Path integral for a particle coupled to a magnetic field

[IRobot]

Main Question or Discussion Point

Hi all,

I am currently having trouble with an exercise: writing the propagator of a particle coupled to a magnetic field.

So the lagrangian is $L_A (\vec{x},\dot{\vec{x}}^2) = \frac{m}{2}\dot{\vec{x}} + e\vec{A}.\dot{\vec{x}}$
And it says that I should solve it in two different ways:
-by writing $e\vec{A}.\dot{\vec{x}}$ has a derivative relative to t
-by completing the square in the Lagrangian, ie something like $L_A (\vec{x},\dot{\vec{x}}) = \frac{m}{2}(\dot{\vec{x}}+\frac{e}{m}\vec{A})^2 - \frac{e^2}{2m}\vec{A}^2$ I guess.

But still, I develop a few lines more of calculus but I am stuck. I would be really happy if someone could explain how to proceed.

 

[jfy4]

I think I'm going to try and solve this with you :)

I can't do it tonight cause I have a test tomorrow that I have to study for, but this looks cool and full of learning.

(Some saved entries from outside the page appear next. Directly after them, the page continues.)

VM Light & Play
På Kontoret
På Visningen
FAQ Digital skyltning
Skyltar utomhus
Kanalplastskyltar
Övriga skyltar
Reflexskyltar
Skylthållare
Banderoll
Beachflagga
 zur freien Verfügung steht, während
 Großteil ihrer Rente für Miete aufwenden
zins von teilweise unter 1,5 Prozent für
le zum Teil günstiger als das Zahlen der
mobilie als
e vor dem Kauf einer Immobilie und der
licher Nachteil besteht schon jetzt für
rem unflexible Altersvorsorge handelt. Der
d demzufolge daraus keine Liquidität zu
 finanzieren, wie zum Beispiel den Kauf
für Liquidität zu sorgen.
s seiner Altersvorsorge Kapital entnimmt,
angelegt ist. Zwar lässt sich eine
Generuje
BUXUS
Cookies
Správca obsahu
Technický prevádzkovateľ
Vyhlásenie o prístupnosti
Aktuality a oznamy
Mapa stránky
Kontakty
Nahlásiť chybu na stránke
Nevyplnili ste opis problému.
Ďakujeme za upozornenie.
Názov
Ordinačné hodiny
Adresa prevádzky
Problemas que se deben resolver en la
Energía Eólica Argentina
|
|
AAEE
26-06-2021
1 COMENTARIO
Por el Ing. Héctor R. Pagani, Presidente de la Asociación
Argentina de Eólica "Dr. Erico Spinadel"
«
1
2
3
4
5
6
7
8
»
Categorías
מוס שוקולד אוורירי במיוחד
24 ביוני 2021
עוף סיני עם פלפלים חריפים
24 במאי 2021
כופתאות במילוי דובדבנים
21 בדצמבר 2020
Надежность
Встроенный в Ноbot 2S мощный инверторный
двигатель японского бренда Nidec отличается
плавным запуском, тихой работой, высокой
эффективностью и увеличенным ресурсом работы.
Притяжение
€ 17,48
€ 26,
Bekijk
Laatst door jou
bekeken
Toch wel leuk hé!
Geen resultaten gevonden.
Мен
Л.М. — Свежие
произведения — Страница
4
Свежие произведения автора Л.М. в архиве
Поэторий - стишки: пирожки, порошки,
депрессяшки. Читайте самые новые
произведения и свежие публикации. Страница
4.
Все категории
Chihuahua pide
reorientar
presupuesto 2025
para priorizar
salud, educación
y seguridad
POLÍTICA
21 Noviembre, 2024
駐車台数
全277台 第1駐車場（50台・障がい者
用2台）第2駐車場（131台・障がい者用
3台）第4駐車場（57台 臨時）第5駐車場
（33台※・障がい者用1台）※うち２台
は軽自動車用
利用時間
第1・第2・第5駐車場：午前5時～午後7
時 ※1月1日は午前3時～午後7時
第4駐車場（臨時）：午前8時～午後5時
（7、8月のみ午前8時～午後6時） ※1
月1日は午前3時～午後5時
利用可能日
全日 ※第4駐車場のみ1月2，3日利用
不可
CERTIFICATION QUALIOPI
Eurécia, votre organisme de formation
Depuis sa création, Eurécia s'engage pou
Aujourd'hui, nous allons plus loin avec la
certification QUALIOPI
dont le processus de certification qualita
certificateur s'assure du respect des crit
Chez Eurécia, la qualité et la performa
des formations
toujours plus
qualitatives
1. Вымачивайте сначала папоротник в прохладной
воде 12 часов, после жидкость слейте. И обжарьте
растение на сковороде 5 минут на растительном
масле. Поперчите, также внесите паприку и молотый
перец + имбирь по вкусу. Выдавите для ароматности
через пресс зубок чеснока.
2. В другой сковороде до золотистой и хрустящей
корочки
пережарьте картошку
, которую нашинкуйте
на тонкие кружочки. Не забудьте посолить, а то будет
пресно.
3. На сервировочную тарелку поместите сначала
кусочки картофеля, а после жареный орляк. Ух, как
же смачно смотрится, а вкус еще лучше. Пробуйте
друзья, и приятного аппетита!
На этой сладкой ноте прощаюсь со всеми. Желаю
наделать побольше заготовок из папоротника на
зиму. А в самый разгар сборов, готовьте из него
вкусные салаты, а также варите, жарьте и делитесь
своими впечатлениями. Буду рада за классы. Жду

let me get this straight we have
$$L=\frac{m}{2}\dot{x}^{2}_{i} +eA_j \dot{x}_j$$
and we should put this in two different forms:
$$L=\frac{1}{2m}(m\dot{x}_j+e A_i )^2-e^2 A_{i}^2$$
and
$$L=\frac{m}{2}\dot{x}_{i}^2-e\dot{A}_j x_j +e\frac{\partial}{\partial t}(A_i x_i)$$
Do those look ok to you?

 

[IRobot]

Yes, it does look good. But in the second lagrangian, because we don't want to have an electrical field, we have $\dot{\vec{A}}=0$ so the second terms vanishes.